The typical detailing of the pier cap is shown below. Note that bar marks and layer information were not included.

Design of the piers

You are expected to go through the process of designing columns according to Eurocode 2. You will need to check if the column is short or slender. If the column is slender, you will need to obtain the additional moments due to second order effects.

However for simplicity in this post, let us add the effect of imperfection to the column moment.

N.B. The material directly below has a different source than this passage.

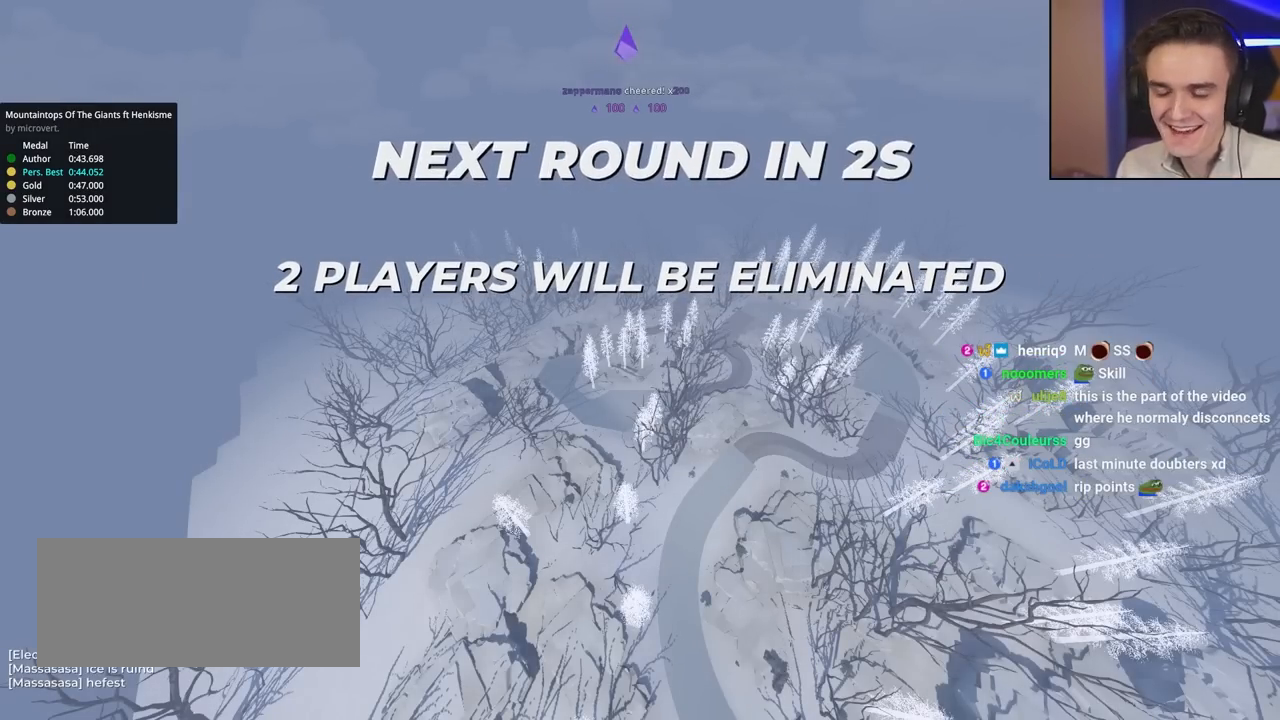
{"keys": ["up"], "events": []}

You can go through the rigourous process of ensuring that you are designing for the worst effect.

Let us assume that effective length of the pier is 0.85L = (0.85 x 6000) = 5100 mm (note that Eurocode requires a more rigourous approach for calculating the effective length of columns)

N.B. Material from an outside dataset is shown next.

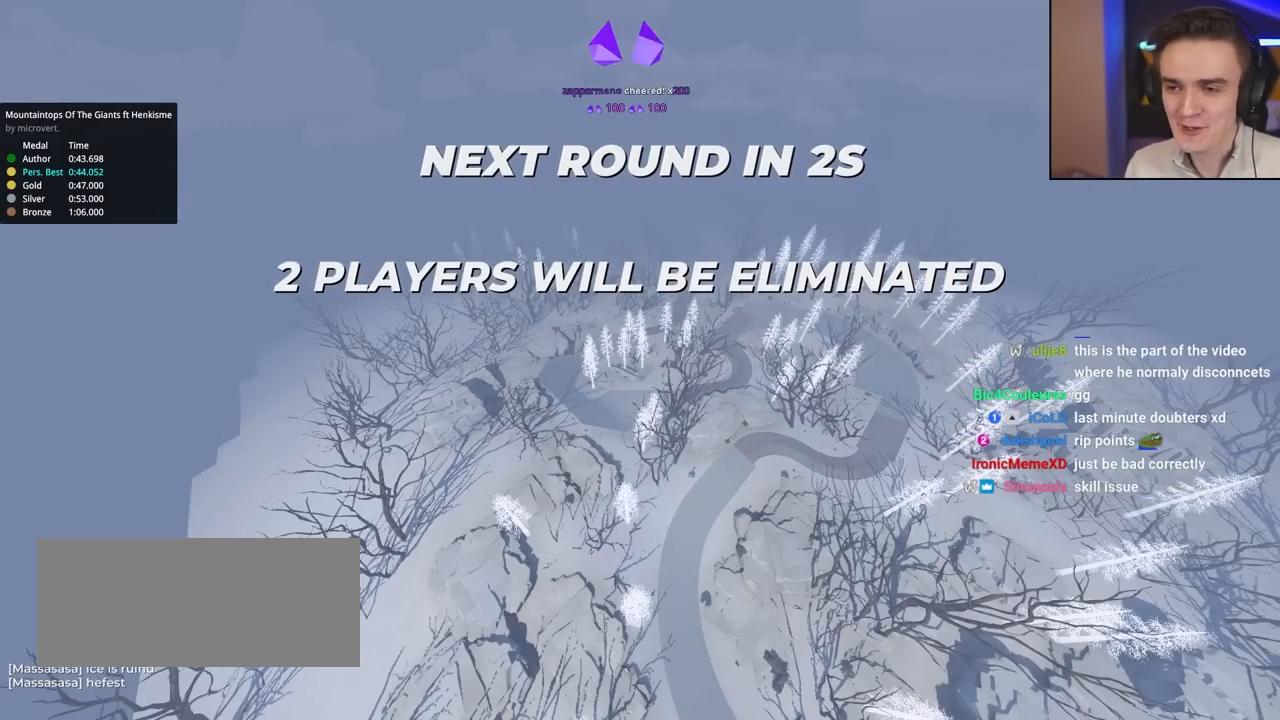
{"keys": ["up"], "events": []}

The geometric imperfection of the column e_i = [(1/200) x (5100/2)] = 12.75 mm

e_iN_Ed = 6001.483 x 0.01275 = 76.5189 kNm

Let us therefore take the column design moment M_Ed to be = 1508.62 + 76.5189 = 1585.13 kNm

Hence,
N_Ed = 6001.483 kN
M_Ed = 1585.13 kNm
d = 1200 – 50 – 50 = 1100
d/h = 0.9 (say)

Let f_cd = (0.85 x 40)/1.5 = 22.667 N/mm²

N_Ed/h²f_cd = (6001.483 x 1000)/(1200² x 22.667) = 0.183 (Conservatively say 0.2)
M_Ed/h³f_cd = (1585.13 x 10⁶)/(1200³ x 22.667) = 0.04

Therefore, A_sf_yd/h²f_cd = 0.1
A_s.req = (0.1 x 1200² x 22.667)/(0.87 x 500) = 7504 mm²

The minimum area steel required is 0.1N_Ed/f_yd = 1379 mm² or 0.002Ac = 2262 mm² whichever is greater.

Therefore provide 20H25 (A_sprov = 8380 mm²)

To determine the shear reinforcement, shear design should be carried out. The reinforcement provided should be used to check the pier against vehicle collision. Note that this accidental load case should be unfactored and considered to be acting alone.